Throughout his life, Cooper remained at the Three Pigeons in Bedford Street, between Covent Garden and the Strand; with his spouse Priscilla, he had at least three children, Elizabeth, John (died 1729/30) and Priscilla. Portraits of all the family were later published as mezzotints. After at least four decades of activity, Cooper decided to retire from business in 1723, which was signaled by the advertisement for a sale published in The Daily Courant on 2 December 1723. At this point, he published his own portrait, a mezzotint engraved by Peter Pelham after Jan van der Vaart, showing a corpulent man holding a proof mezzotint; in his will, Cooper names van der Vaart as "a dear friend". Also in the will, he left a second house to his wife, while John was left one shilling, likely because of a fall out between the father and the son.

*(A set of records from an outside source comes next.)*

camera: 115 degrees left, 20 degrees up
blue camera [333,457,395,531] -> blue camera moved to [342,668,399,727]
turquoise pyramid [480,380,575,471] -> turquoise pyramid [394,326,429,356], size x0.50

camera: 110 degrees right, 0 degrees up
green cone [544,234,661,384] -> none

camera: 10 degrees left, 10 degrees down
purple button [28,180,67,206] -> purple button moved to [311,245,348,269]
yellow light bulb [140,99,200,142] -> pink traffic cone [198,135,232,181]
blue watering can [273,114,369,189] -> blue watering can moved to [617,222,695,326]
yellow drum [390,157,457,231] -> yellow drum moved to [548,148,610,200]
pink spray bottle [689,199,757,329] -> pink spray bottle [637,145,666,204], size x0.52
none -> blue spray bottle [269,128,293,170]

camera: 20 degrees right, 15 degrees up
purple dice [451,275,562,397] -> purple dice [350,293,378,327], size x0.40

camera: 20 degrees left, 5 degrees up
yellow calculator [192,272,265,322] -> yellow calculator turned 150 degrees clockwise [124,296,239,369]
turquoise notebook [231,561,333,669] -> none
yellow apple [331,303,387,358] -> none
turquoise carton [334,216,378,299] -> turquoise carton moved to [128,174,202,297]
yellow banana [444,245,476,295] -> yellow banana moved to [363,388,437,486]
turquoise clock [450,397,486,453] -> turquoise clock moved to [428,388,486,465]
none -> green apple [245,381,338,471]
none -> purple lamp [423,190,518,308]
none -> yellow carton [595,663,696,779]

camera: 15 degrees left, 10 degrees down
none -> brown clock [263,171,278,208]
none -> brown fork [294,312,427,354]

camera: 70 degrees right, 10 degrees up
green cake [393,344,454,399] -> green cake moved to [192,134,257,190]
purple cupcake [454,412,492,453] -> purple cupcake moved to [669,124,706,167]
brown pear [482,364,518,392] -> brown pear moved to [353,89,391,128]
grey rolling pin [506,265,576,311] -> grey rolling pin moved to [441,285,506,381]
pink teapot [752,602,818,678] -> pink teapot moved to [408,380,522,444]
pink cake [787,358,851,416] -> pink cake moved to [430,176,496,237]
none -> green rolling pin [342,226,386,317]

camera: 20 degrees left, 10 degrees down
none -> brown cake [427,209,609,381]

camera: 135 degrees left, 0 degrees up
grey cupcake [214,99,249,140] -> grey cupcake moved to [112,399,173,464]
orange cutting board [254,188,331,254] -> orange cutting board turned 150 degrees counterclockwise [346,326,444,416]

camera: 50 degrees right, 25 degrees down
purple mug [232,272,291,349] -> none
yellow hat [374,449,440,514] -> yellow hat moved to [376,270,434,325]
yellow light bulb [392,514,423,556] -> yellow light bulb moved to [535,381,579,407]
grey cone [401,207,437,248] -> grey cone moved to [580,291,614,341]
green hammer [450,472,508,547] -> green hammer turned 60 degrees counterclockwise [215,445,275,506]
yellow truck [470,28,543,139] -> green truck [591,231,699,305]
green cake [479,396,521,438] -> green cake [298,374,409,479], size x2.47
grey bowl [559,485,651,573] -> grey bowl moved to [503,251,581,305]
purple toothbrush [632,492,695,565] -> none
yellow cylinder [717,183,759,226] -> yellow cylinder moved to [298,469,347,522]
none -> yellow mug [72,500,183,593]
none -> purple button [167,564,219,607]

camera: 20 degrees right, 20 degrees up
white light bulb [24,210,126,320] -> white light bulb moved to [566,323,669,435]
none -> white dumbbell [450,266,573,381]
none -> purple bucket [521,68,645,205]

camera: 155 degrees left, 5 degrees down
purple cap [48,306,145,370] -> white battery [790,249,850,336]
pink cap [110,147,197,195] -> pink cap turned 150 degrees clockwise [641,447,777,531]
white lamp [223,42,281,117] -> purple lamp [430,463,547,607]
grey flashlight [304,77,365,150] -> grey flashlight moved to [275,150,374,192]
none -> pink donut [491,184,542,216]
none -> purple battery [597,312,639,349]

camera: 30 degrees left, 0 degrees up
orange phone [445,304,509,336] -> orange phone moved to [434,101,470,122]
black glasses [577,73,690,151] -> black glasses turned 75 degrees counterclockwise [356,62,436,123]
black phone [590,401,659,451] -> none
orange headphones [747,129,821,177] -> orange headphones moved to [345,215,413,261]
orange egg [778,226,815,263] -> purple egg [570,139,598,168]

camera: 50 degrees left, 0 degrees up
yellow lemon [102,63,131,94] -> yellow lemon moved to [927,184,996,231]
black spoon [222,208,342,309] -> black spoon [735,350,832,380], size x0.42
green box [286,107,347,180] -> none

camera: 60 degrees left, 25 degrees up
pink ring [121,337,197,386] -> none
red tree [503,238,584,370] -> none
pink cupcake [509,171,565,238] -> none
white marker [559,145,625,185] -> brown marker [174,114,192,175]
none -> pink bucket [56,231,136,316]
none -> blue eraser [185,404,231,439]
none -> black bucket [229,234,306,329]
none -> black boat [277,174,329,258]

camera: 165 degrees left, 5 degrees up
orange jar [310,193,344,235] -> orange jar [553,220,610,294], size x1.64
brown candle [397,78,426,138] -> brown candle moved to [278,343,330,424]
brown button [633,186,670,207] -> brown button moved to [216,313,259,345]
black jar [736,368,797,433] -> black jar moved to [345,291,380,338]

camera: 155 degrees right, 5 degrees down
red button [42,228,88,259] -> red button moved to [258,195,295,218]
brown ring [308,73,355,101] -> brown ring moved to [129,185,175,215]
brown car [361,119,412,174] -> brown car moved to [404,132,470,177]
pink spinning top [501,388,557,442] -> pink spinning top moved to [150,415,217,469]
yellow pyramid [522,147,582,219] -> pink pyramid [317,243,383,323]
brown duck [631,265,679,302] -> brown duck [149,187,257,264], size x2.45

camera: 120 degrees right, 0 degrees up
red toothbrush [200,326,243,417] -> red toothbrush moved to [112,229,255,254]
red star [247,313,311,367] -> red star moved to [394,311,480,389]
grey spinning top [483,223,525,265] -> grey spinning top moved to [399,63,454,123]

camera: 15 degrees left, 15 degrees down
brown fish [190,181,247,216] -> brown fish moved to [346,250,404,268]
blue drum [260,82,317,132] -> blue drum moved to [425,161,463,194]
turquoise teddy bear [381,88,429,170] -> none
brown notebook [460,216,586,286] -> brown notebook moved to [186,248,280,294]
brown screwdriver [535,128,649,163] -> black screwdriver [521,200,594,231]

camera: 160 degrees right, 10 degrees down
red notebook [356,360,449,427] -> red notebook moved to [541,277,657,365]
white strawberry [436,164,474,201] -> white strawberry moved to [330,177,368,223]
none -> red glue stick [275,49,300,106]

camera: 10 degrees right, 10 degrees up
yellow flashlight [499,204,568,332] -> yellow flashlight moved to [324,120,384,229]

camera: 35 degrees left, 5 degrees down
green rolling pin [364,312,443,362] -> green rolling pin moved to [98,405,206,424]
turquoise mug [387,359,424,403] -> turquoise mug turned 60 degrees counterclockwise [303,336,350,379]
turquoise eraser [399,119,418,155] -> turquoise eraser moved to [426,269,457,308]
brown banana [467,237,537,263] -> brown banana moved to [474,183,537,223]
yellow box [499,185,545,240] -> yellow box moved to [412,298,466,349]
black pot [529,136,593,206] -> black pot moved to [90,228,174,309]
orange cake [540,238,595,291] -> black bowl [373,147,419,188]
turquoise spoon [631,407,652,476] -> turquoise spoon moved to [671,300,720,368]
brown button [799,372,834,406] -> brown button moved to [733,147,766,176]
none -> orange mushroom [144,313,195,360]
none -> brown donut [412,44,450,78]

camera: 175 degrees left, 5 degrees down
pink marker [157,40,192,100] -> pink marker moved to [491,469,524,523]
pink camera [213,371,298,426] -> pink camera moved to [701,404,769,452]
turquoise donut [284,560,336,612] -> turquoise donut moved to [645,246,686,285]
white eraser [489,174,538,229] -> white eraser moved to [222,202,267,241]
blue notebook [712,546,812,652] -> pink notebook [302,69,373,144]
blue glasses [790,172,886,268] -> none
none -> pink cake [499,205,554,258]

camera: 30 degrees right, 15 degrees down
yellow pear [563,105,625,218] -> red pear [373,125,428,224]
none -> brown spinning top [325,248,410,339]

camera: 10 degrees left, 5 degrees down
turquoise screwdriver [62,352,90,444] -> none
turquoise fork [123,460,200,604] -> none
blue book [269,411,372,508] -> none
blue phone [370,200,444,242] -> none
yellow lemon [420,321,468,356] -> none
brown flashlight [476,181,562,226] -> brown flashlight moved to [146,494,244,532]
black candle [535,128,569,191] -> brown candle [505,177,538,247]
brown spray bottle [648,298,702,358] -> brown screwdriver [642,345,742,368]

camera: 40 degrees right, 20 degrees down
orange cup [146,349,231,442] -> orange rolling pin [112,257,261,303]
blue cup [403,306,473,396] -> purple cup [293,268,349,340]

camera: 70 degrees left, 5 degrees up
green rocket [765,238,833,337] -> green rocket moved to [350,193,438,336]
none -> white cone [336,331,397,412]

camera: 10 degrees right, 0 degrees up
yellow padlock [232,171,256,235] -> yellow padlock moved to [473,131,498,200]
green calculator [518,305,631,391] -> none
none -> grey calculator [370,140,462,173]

Cooper died early in 1725, and his death was followed by another sale, of household goods and shop goods; prints published by Cooper are present in the British Museum, London, and the Yale Center for British Art, New Haven, Connecticut. For a short time, he was survived by his son John, notable as a leading art auctionner during the 1720s; John was co-publisher of William Hogarth's 1726 illustrations for Hudibras, and published mezzotints of the Hampton Court Beauties, by John Faber the Younger after Godfrey Kneller, in 1727. John Cooper's spouse was the dramatist Elizabeth Cooper, remembered as the author of The Rival Widows and the compiler of The Muses Library.